== Exercise description ==
Write out the lines below again, word for word, starting with the line containing "elevation (m): 808" and ending with the line containing "state / province: Northwest Territories", both included.

A block of data:
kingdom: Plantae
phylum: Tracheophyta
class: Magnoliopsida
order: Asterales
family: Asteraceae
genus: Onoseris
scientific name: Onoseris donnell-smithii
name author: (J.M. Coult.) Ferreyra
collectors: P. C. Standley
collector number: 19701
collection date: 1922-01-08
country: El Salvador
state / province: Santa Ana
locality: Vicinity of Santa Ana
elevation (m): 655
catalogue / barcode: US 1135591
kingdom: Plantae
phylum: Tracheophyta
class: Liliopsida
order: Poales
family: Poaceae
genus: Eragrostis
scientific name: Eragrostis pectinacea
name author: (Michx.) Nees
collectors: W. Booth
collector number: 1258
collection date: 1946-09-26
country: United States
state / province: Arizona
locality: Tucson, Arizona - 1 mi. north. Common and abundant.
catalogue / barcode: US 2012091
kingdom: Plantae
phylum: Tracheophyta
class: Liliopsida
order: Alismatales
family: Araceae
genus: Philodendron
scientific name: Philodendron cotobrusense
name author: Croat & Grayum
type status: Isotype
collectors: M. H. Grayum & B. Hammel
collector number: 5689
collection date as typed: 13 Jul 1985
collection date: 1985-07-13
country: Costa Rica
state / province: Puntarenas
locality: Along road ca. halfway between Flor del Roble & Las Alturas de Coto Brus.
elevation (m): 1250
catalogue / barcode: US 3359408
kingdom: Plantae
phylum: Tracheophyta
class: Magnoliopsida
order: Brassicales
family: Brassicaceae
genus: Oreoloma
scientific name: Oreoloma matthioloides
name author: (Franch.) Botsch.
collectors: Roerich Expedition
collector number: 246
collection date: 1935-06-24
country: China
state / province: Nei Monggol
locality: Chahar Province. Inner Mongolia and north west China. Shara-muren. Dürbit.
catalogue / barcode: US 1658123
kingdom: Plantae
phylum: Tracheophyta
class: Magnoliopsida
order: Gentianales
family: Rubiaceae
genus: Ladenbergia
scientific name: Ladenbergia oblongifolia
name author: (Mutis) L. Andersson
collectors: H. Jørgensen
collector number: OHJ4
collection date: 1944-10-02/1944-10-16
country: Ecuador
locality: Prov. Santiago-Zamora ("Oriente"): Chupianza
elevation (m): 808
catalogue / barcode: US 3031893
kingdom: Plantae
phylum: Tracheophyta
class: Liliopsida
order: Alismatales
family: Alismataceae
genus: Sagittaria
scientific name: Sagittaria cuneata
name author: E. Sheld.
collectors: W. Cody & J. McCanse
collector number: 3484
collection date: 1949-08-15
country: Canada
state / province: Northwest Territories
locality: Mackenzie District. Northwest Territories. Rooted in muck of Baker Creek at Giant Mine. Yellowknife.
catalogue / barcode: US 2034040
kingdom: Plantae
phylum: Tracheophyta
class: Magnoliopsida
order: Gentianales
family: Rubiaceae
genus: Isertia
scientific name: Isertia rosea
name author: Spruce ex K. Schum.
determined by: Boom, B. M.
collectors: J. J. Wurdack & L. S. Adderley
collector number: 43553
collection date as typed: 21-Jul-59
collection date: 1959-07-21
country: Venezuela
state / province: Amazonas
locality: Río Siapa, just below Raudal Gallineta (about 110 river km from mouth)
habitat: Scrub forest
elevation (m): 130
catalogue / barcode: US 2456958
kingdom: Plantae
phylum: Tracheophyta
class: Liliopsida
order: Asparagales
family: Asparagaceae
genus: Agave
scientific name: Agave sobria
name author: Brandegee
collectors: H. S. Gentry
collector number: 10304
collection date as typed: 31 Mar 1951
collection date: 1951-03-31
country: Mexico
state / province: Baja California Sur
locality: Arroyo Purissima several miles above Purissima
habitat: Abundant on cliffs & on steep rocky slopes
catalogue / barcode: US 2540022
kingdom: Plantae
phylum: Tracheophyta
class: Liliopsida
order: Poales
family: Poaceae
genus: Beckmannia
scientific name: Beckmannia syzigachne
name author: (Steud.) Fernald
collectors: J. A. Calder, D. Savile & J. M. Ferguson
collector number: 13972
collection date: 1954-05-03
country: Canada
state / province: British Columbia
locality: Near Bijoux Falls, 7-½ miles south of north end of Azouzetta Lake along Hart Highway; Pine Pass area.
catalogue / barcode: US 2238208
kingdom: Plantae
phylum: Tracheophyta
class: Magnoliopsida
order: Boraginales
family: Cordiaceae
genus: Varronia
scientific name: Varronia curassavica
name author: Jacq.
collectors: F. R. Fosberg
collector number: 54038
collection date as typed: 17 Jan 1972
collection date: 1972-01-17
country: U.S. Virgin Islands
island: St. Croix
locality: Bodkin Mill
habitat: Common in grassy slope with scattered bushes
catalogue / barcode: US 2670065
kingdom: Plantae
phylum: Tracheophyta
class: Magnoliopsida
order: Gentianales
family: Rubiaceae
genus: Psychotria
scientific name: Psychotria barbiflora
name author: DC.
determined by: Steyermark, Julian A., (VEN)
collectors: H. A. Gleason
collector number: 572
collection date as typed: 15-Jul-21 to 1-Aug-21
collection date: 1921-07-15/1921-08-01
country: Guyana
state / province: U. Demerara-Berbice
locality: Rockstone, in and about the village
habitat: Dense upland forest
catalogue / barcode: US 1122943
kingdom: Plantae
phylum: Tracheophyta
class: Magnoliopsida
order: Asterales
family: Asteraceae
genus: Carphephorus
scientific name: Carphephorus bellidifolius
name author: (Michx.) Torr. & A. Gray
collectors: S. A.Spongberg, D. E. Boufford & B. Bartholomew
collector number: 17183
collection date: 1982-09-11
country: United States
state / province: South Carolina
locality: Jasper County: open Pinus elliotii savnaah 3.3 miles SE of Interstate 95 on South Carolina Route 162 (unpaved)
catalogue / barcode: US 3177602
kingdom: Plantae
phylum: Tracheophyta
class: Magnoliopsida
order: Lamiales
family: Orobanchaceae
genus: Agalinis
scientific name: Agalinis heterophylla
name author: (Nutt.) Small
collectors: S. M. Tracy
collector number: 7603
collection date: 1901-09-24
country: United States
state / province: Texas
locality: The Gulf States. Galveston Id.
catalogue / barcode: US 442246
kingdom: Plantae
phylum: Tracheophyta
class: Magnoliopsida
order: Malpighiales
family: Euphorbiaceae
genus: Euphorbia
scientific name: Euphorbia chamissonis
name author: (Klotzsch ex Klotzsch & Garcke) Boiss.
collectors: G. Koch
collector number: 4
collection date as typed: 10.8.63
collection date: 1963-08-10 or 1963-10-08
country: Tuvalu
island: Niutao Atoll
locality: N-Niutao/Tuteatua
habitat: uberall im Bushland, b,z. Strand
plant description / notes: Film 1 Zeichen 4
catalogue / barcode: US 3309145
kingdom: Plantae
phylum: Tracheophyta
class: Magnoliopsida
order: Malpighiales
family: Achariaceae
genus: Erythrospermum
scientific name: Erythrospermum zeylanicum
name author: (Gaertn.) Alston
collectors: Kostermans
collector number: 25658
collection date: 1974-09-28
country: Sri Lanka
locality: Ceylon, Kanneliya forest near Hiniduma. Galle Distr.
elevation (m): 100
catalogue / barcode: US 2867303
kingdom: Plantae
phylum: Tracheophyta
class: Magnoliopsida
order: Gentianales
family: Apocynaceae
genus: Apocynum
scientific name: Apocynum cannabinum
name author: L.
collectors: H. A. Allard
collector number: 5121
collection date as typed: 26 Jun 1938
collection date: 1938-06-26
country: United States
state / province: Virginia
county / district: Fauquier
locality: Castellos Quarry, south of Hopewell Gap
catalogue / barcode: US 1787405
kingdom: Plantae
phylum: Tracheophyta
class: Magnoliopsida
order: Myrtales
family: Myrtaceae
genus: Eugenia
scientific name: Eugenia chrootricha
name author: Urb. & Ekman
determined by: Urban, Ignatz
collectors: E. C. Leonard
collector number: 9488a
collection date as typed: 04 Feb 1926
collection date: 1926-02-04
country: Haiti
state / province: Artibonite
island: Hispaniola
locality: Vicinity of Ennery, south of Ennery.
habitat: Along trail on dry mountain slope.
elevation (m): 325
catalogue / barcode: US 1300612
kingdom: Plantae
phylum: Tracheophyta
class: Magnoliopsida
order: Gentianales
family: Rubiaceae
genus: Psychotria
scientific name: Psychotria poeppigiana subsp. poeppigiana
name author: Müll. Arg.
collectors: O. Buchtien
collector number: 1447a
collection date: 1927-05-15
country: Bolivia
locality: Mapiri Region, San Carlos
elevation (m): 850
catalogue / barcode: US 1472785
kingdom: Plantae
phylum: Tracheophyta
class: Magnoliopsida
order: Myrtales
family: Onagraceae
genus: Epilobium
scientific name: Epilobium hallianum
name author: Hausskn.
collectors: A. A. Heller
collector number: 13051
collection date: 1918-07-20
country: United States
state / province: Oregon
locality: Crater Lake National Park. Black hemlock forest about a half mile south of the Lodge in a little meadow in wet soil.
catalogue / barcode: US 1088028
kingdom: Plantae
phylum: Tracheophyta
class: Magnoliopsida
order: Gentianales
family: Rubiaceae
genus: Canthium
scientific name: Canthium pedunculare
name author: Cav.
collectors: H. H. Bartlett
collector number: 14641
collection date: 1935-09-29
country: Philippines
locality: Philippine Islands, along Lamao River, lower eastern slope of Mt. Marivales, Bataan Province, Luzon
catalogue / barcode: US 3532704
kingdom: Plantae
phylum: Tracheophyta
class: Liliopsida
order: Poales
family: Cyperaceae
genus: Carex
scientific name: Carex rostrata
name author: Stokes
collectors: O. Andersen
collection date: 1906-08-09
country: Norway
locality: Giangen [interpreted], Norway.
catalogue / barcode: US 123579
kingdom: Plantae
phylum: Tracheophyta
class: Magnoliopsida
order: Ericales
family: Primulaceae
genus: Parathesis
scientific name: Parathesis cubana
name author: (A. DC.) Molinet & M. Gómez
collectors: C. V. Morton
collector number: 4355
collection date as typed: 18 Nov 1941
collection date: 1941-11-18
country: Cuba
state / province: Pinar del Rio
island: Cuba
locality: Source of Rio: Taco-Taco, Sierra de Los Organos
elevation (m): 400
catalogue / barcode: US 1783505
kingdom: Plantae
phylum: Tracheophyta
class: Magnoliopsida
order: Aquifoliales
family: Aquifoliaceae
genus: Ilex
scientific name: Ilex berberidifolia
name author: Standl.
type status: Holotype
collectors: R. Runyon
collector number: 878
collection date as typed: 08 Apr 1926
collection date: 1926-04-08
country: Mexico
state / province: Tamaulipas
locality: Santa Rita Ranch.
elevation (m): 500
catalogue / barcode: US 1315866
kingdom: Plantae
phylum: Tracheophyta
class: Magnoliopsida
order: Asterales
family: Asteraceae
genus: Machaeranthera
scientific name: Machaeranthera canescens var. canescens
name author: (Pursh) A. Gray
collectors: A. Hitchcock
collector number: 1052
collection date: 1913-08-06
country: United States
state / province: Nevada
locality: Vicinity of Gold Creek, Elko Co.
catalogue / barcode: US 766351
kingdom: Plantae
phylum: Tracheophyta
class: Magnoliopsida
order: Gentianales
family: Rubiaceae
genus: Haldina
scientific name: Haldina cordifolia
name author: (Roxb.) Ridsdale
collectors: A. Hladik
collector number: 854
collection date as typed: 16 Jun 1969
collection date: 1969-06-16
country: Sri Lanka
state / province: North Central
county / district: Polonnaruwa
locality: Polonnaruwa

== Exercise result ==
elevation (m): 808
catalogue / barcode: US 3031893
kingdom: Plantae
phylum: Tracheophyta
class: Liliopsida
order: Alismatales
family: Alismataceae
genus: Sagittaria
scientific name: Sagittaria cuneata
name author: E. Sheld.
collectors: W. Cody & J. McCanse
collector number: 3484
collection date: 1949-08-15
country: Canada
state / province: Northwest Territories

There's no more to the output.